ABOUT THIS EXERCISE:
Pull out every line in the records below that contains the string "Поиск". Upper and lower case must match.

INPUT MATERIAL:
--- START ---

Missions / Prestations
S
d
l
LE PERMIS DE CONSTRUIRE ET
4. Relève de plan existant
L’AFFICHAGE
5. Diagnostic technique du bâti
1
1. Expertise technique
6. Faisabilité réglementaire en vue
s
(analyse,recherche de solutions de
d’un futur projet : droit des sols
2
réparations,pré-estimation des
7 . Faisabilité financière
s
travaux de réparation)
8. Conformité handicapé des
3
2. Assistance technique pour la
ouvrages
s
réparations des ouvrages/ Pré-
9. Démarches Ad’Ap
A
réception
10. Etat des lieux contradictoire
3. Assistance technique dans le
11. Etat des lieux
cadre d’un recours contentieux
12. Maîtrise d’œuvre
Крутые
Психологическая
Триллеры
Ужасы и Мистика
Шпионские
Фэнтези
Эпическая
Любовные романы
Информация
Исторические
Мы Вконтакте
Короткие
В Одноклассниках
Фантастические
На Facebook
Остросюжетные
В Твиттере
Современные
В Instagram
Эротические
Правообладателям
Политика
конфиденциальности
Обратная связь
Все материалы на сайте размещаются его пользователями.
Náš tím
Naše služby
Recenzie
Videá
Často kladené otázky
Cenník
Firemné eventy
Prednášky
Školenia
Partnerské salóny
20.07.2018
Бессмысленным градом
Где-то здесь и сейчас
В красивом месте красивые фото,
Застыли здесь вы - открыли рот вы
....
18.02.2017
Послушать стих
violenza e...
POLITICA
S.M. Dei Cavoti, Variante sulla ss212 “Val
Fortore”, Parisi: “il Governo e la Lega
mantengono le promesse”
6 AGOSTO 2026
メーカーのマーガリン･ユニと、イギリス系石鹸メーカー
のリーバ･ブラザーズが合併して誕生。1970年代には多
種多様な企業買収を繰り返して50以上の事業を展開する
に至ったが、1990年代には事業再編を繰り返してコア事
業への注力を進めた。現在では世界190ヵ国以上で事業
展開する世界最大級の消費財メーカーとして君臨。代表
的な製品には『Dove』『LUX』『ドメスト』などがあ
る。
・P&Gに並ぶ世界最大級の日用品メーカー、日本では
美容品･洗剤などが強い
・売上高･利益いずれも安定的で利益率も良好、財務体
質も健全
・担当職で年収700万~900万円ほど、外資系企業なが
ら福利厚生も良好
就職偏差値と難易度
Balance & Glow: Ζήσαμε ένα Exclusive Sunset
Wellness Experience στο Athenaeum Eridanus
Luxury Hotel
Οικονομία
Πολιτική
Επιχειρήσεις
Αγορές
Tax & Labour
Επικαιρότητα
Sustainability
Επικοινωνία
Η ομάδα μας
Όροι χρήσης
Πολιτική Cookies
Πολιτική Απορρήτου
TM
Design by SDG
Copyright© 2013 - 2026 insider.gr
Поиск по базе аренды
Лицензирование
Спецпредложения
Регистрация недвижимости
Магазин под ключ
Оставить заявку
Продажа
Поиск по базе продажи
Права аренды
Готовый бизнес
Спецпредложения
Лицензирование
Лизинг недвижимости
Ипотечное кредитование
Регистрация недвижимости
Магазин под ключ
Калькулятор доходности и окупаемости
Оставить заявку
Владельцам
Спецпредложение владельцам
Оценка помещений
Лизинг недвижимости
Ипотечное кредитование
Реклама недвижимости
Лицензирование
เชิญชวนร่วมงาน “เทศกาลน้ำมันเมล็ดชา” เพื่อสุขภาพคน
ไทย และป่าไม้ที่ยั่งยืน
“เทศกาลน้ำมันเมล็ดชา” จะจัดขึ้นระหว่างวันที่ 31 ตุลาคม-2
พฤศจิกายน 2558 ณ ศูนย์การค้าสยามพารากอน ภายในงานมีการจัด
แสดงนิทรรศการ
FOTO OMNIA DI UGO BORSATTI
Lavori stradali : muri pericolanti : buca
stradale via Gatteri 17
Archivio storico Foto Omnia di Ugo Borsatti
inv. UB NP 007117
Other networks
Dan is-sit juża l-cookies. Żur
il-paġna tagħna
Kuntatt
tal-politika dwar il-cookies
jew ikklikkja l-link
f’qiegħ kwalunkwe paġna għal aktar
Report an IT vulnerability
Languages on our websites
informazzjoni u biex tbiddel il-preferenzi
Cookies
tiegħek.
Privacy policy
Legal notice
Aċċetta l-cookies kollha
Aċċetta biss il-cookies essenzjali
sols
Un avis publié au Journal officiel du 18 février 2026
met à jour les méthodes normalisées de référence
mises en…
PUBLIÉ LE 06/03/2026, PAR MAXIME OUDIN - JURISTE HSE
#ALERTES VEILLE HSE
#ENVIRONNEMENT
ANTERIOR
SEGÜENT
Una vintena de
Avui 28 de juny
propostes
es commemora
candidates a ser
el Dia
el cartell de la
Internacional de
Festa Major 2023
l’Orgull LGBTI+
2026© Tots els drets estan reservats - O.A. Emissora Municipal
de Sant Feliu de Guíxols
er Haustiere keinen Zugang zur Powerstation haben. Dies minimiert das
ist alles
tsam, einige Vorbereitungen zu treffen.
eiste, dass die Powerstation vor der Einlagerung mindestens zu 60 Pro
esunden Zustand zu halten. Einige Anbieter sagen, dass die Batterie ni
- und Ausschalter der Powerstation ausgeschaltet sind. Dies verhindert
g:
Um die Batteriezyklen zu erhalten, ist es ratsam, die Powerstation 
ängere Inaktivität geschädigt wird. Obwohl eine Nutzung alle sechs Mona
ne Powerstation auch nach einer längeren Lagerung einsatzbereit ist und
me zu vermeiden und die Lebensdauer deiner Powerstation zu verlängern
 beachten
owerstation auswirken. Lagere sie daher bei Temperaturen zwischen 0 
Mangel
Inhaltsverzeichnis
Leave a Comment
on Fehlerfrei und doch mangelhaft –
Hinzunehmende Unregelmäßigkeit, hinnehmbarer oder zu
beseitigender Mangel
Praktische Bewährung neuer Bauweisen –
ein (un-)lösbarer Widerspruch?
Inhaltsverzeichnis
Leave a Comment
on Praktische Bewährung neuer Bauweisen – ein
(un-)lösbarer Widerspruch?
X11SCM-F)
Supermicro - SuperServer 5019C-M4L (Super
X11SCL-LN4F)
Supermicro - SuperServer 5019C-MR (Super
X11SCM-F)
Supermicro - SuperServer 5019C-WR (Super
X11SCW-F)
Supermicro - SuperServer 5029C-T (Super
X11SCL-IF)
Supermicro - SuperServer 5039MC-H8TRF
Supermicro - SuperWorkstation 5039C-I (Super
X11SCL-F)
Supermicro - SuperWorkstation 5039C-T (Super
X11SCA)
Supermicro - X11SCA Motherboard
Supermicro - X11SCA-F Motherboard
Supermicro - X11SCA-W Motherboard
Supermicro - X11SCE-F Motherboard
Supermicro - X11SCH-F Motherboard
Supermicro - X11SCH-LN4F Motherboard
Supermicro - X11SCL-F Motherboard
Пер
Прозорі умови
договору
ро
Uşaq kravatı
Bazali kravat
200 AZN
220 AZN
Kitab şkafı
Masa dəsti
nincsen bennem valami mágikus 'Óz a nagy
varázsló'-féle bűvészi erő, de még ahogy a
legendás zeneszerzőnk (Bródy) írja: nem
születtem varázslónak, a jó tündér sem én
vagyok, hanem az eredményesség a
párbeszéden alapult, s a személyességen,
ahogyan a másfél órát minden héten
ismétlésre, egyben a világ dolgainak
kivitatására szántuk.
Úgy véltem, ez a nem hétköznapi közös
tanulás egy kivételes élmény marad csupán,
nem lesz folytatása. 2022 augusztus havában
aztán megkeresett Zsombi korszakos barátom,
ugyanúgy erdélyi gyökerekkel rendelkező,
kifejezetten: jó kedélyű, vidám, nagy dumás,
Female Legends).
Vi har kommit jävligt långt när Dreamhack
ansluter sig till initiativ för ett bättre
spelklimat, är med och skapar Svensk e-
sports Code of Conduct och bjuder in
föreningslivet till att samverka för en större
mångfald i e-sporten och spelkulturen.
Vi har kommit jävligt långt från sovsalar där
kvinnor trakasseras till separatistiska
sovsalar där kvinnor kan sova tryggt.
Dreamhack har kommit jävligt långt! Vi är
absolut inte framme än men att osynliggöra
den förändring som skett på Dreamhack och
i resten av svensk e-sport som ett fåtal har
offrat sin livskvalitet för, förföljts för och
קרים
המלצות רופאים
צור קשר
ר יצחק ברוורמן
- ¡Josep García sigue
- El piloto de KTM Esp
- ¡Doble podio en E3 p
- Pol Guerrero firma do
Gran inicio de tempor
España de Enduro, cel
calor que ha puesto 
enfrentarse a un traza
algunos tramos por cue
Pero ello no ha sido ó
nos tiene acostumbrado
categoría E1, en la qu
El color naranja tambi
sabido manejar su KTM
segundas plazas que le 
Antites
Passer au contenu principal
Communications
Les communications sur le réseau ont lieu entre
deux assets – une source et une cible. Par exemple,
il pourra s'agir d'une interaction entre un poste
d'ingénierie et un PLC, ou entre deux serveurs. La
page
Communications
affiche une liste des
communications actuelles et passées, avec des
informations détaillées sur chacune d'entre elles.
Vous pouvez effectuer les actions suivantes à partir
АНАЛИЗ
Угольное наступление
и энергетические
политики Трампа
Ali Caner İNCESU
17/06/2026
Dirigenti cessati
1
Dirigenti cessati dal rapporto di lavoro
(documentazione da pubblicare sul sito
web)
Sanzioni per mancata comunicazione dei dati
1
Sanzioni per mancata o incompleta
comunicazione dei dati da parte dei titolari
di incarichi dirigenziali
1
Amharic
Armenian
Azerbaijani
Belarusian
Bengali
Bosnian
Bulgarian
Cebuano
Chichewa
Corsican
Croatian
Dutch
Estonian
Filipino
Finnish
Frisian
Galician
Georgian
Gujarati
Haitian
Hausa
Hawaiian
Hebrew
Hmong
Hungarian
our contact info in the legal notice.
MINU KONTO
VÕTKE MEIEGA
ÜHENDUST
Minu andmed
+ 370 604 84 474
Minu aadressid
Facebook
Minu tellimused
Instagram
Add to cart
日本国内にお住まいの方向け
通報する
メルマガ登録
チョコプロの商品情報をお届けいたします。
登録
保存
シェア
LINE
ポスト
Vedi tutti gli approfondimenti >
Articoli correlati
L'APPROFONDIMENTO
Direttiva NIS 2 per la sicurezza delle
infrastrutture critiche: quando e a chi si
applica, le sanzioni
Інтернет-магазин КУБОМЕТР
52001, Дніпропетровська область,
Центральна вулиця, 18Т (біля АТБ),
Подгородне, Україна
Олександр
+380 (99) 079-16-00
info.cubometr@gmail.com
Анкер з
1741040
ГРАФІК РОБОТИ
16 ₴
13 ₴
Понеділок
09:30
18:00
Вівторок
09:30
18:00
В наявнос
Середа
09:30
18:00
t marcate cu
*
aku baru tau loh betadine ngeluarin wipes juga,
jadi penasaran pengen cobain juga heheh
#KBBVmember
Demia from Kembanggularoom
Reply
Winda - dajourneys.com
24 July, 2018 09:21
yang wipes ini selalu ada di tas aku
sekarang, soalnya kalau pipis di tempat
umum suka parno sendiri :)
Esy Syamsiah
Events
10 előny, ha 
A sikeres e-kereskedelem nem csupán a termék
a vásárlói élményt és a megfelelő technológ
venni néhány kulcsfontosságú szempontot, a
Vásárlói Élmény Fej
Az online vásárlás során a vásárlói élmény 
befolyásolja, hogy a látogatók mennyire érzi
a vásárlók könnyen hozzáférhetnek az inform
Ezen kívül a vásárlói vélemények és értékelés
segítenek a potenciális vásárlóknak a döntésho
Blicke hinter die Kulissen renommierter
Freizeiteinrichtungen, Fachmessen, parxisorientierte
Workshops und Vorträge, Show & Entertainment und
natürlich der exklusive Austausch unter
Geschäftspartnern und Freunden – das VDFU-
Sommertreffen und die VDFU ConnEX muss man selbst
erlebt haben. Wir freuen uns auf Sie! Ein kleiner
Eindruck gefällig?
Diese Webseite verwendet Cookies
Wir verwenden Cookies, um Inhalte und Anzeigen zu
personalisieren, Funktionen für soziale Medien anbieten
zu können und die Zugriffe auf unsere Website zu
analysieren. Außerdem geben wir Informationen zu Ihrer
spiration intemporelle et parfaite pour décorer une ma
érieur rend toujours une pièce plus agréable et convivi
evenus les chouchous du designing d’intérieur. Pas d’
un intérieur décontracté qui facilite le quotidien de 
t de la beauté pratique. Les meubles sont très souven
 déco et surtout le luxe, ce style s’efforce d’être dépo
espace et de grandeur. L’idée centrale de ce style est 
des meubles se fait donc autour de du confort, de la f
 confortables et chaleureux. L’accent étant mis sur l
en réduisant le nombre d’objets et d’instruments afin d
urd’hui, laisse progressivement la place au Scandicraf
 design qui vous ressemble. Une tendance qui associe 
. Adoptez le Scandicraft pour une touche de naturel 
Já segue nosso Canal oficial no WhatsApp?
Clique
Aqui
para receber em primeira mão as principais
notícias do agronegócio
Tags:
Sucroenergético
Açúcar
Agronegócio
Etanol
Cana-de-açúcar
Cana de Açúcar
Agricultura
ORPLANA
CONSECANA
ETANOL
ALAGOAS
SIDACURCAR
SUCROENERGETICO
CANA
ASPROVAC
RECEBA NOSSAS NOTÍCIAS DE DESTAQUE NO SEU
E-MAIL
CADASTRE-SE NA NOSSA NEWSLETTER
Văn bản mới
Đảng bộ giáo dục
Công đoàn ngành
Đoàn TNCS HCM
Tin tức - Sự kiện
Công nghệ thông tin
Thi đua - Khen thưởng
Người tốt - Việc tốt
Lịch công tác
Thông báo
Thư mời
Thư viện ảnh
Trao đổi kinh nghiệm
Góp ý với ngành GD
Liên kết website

--- END ---

WRITTEN SOLUTION:
Поиск по базе аренды
Поиск по базе продажи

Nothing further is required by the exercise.